_Document section_:

····················

# Up to date fuel prices



## Rapide561 (Oct 1, 2005)

Hi

Here are some up to date fuel prices for Europe

France - petrol station very close to Tunnel - 1.24 euro per litre ' did not get any!

France - motorway average - 1.12 Euro

Belgium - motorway average - 1.02 Euro

Luxembourg - 0.867 Euro

Switzerland motorway - 1.82 Swiss francs.

Hope this is some use to someone!

Rapide561


----------



## geraldandannie (Jun 4, 2006)

Thanks, Russell. It's nice to see good old Luxembourg still the cheapest in north-western Europe :wink: Worth knowing if you're heading that way with a big tank.

Gerald


----------



## richard863 (May 1, 2005)

Hi All 
To the prices add Germany average €1.16 motorway diesel. 

Rapede561 Where did you find that price in Luxembourg? I have just filled up on the first station over the Luxembourg border on the motorway in from Trier & it was €0.989 only 4 cents cheaper than Belgium, and 6 cents cheaper than petrol, it was 1 cent cheaper in Luxembourg city. I noticed on the road out to Liege it was the same price as going in. I was horrified at their increase in the last six months. 
My next trip I will go from Koblenz north and join the Koln/Aachen to Liege. 
Kind regards


----------



## MikeE (May 1, 2005)

Thanks, useful info. We're off to France, Spain and Portugal shortly, does anybody have info on range of diesel prices in Spain and Portugal?

Mike


----------



## geraldandannie (Jun 4, 2006)

There was a link on MHF to a Euro fuel price table on the AA, I think. I can't find it right now, but I found ** this ** via google. You can also check fluctuation over the past few years, which is kinda interesting :?

Gerald


----------



## 100480 (Aug 12, 2006)

This is a link to the French government website that shows all fuel prices allover France. Apparently all French fuel stations have to have there prices on here.

Fuel Prices


----------



## Rapide561 (Oct 1, 2005)

*Lux*

Hi

It was the BP garage in Luxembourg - the first services when arriving from Belgium. It is called BP Capellen.

My receipt shows 59.69L @ 0.867 Euro.

Hope this is some good,

Russell


----------



## Fego (Nov 27, 2006)

MikeE said:


> Thanks, useful info. We're off to France, Spain and Portugal shortly, does anybody have info on range of diesel prices in Spain and Portugal?
> 
> Mike


When I was in Spain a few days ago, the average price I paid for Diesel was about 93 cents.

It took me a while, but I eventually got the hang of those pre-service station boards they put up showing prices of fuel and KM to the stations that sell them. On the way up to Bilbao for example, I was about to stop but saw on the sign that there was a station another 25km further up that was a lot cheaper so I stayed on. Can't remember the figures now.

Anyway, it's still less than a Euro so I obviously squezzed as much as I could in the tank before getting on the Ferry  :idea:


----------



## Tucano (Jun 9, 2006)

Gerald,
Why would you want to go abroad with a big tank, wouldn't it be easier in a motorhome :lol: 
Cheaper too :lol: :lol: 
Norman


----------

····················

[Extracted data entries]
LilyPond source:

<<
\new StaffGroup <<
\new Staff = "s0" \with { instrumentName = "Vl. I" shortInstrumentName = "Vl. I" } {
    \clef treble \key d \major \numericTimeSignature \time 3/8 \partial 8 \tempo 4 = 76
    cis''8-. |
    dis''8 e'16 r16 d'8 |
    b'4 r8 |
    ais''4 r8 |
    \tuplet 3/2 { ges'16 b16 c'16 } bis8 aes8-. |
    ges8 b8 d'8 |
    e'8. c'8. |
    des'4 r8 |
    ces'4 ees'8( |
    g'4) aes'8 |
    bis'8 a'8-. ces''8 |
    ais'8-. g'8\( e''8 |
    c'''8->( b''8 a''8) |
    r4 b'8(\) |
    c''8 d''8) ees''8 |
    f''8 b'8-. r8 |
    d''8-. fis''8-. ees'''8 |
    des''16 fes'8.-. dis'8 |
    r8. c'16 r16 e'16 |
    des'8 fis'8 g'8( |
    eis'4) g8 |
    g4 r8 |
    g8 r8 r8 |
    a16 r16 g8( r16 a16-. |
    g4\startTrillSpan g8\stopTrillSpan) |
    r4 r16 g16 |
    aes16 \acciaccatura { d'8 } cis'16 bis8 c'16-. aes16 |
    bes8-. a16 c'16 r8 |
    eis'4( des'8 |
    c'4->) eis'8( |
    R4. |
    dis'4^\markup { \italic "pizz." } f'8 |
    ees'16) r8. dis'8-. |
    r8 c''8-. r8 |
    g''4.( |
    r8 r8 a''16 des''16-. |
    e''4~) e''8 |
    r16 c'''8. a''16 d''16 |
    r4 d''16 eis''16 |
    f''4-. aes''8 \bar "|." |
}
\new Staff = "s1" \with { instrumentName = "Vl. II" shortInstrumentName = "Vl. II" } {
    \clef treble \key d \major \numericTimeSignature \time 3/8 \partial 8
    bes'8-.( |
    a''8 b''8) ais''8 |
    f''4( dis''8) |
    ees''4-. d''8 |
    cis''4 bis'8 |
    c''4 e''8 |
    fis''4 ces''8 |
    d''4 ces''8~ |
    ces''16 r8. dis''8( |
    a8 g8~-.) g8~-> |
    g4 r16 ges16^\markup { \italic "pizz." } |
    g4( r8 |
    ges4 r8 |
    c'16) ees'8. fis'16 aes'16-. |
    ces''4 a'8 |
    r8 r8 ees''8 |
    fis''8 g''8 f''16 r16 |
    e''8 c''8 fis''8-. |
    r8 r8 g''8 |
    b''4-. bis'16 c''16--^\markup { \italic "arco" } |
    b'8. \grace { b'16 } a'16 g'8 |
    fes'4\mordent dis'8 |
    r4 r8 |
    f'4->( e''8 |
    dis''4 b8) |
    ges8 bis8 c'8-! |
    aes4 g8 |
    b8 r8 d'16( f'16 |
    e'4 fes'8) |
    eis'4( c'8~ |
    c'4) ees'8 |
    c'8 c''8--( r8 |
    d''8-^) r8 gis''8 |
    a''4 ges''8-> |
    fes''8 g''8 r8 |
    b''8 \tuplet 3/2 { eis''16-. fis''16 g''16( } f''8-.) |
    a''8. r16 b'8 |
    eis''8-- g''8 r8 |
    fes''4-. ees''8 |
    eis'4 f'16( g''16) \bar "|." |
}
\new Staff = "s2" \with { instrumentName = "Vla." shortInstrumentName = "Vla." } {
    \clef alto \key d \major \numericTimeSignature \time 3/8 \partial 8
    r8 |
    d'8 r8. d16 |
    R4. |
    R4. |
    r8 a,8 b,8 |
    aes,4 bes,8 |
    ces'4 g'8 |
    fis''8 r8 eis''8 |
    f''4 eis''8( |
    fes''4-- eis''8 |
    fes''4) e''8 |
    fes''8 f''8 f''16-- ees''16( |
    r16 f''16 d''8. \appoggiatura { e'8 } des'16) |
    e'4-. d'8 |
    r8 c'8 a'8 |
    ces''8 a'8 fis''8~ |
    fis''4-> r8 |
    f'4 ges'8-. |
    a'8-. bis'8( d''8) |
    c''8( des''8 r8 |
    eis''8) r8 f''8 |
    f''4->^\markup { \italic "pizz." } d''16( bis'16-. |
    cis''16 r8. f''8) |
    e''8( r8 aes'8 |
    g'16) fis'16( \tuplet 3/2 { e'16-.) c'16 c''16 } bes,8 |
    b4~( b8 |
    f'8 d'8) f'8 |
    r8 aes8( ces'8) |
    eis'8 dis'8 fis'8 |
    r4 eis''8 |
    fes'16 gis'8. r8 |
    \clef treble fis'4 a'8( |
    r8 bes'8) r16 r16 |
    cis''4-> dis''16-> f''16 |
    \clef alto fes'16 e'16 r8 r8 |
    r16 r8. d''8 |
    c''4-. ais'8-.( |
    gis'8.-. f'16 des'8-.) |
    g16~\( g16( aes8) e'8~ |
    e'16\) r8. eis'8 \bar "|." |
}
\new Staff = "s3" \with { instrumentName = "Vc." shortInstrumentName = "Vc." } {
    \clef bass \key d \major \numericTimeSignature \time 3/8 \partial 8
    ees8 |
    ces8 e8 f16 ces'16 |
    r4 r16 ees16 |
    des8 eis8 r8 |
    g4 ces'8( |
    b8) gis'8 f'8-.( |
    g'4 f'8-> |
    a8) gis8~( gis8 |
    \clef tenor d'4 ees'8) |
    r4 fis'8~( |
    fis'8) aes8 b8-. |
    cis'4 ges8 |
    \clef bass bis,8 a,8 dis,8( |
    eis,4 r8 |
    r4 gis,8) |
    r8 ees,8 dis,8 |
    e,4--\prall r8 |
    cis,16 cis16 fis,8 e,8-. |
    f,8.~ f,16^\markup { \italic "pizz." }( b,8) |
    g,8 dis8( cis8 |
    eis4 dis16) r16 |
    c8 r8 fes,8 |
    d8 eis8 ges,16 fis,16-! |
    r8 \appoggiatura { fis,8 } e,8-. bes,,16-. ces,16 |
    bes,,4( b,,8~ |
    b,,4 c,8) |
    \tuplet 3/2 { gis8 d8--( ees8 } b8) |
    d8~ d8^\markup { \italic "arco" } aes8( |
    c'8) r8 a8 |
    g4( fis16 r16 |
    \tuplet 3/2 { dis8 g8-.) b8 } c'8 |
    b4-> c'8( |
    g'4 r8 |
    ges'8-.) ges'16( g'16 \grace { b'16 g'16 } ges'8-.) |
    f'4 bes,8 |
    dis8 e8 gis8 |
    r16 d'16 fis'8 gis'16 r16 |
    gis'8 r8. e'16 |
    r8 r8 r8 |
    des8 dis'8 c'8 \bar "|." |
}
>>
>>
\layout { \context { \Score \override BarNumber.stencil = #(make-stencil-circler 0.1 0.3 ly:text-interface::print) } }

····················

_Exercise set_:
[1] Using the fuel prices thread, decide whether each statement holds, answering yes or no and quoting the words that settle it: (a) Rapide561 bought fuel at the petrol station very close to the Tunnel. (b) The Luxembourg price Rapide561 reported came from a BP garage called BP Capellen. (c) Fego paid an average of more than one euro for diesel in Spain.
[2] Reproduce the stretch of the fuel prices thread from "Rapede561 Where did" through "last six months.", changing "Trier" to "Saarbrucken".

_The results_:
[1]
(a) No: "did not get any!"
(b) Yes: "It is called BP Capellen."
(c) No: "the average price I paid for Diesel was about 93 cents."

[2]
Rapede561 Where did you find that price in Luxembourg? I have just filled up on the first station over the Luxembourg border on the motorway in from Saarbrucken & it was €0.989 only 4 cents cheaper than Belgium, and 6 cents cheaper than petrol, it was 1 cent cheaper in Luxembourg city. I noticed on the road out to Liege it was the same price as going in. I was horrified at their increase in the last six months.